Copy out, unchanged, the entries below from the "dynamic real-time deformability" line to the final line. Omit pictures.

★ ★ ★ ★

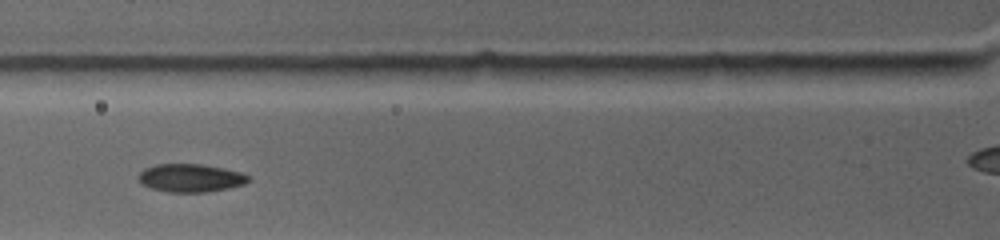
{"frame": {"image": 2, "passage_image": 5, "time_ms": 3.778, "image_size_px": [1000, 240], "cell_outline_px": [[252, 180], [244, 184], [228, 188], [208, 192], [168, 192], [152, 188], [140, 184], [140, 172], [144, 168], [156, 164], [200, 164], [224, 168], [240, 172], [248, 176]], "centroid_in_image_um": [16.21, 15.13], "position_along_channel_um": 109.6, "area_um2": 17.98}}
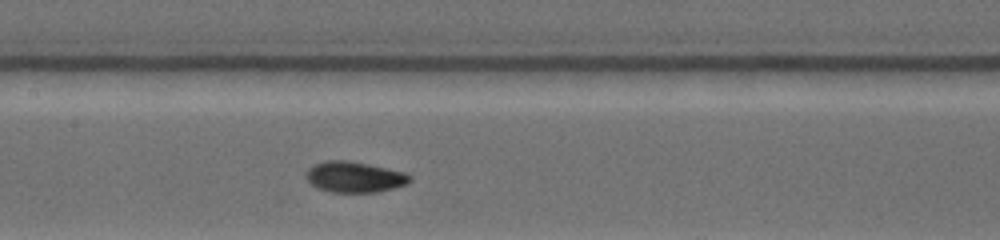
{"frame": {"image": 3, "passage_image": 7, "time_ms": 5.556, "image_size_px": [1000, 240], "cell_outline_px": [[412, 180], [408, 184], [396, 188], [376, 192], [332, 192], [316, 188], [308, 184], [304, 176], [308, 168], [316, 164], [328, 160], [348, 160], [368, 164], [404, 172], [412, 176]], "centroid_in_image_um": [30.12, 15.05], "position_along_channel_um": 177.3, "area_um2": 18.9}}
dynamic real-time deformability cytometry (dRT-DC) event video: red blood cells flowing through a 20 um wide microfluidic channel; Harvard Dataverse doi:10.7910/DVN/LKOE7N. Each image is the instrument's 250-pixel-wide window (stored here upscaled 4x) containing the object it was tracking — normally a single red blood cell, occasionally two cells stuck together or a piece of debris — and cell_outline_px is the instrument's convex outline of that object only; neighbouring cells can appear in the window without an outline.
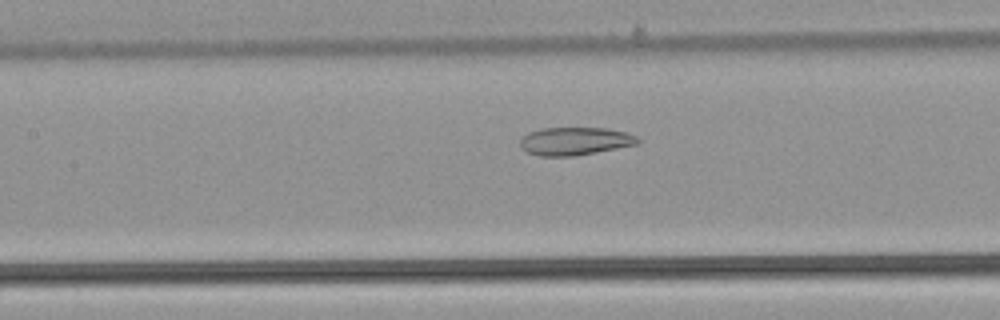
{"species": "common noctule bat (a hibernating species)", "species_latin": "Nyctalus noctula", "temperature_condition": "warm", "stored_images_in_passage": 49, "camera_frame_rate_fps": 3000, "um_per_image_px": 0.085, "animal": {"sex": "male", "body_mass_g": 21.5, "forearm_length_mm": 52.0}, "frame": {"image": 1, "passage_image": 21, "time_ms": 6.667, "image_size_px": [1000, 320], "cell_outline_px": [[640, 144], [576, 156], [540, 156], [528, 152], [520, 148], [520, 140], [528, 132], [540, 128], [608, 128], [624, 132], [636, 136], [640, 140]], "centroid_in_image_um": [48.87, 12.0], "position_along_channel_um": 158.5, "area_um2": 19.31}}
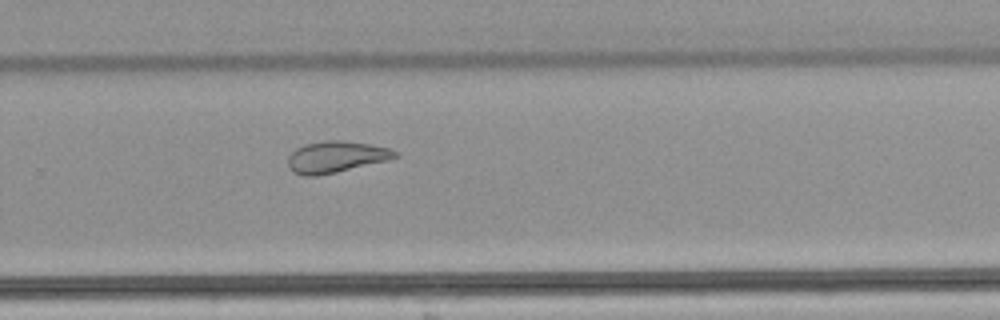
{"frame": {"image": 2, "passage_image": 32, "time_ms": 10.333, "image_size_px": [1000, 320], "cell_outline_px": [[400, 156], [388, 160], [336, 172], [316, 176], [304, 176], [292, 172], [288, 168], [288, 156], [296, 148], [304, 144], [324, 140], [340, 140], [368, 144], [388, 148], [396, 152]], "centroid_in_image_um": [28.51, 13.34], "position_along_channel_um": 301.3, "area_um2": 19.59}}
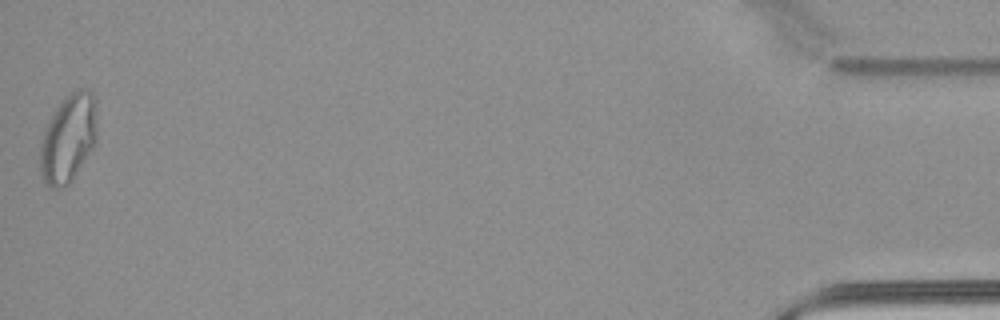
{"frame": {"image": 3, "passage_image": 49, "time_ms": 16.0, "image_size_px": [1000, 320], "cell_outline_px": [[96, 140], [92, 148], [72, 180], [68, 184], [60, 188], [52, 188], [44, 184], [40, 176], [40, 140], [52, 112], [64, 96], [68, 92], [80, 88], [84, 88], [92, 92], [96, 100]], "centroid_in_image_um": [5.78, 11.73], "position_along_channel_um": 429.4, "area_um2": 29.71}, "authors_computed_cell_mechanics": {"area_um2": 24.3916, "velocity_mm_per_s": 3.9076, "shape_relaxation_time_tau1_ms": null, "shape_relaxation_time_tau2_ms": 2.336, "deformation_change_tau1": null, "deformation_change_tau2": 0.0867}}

★ ★ ★ ★

▸ THE ANSWER
dynamic real-time deformability cytometry (dRT-DC) event video: red blood cells flowing through a 20 um wide microfluidic channel; Harvard Dataverse doi:10.7910/DVN/LKOE7N. Each image is the instrument's 250-pixel-wide window (stored here upscaled 4x) containing the object it was tracking — normally a single red blood cell, occasionally two cells stuck together or a piece of debris — and cell_outline_px is the instrument's convex outline of that object only; neighbouring cells can appear in the window without an outline.
{"species": "common noctule bat (a hibernating species)", "species_latin": "Nyctalus noctula", "temperature_condition": "warm", "stored_images_in_passage": 49, "camera_frame_rate_fps": 3000, "um_per_image_px": 0.085, "animal": {"sex": "male", "body_mass_g": 21.5, "forearm_length_mm": 52.0}, "frame": {"image": 1, "passage_image": 21, "time_ms": 6.667, "image_size_px": [1000, 320], "cell_outline_px": [[640, 144], [576, 156], [540, 156], [528, 152], [520, 148], [520, 140], [528, 132], [540, 128], [608, 128], [624, 132], [636, 136], [640, 140]], "centroid_in_image_um": [48.87, 12.0], "position_along_channel_um": 158.5, "area_um2": 19.31}}
{"frame": {"image": 2, "passage_image": 32, "time_ms": 10.333, "image_size_px": [1000, 320], "cell_outline_px": [[400, 156], [388, 160], [336, 172], [316, 176], [304, 176], [292, 172], [288, 168], [288, 156], [296, 148], [304, 144], [324, 140], [340, 140], [368, 144], [388, 148], [396, 152]], "centroid_in_image_um": [28.51, 13.34], "position_along_channel_um": 301.3, "area_um2": 19.59}}
{"frame": {"image": 3, "passage_image": 49, "time_ms": 16.0, "image_size_px": [1000, 320], "cell_outline_px": [[96, 140], [92, 148], [72, 180], [68, 184], [60, 188], [52, 188], [44, 184], [40, 176], [40, 140], [52, 112], [64, 96], [68, 92], [80, 88], [84, 88], [92, 92], [96, 100]], "centroid_in_image_um": [5.78, 11.73], "position_along_channel_um": 429.4, "area_um2": 29.71}, "authors_computed_cell_mechanics": {"area_um2": 24.3916, "velocity_mm_per_s": 3.9076, "shape_relaxation_time_tau1_ms": null, "shape_relaxation_time_tau2_ms": 2.336, "deformation_change_tau1": null, "deformation_change_tau2": 0.0867}}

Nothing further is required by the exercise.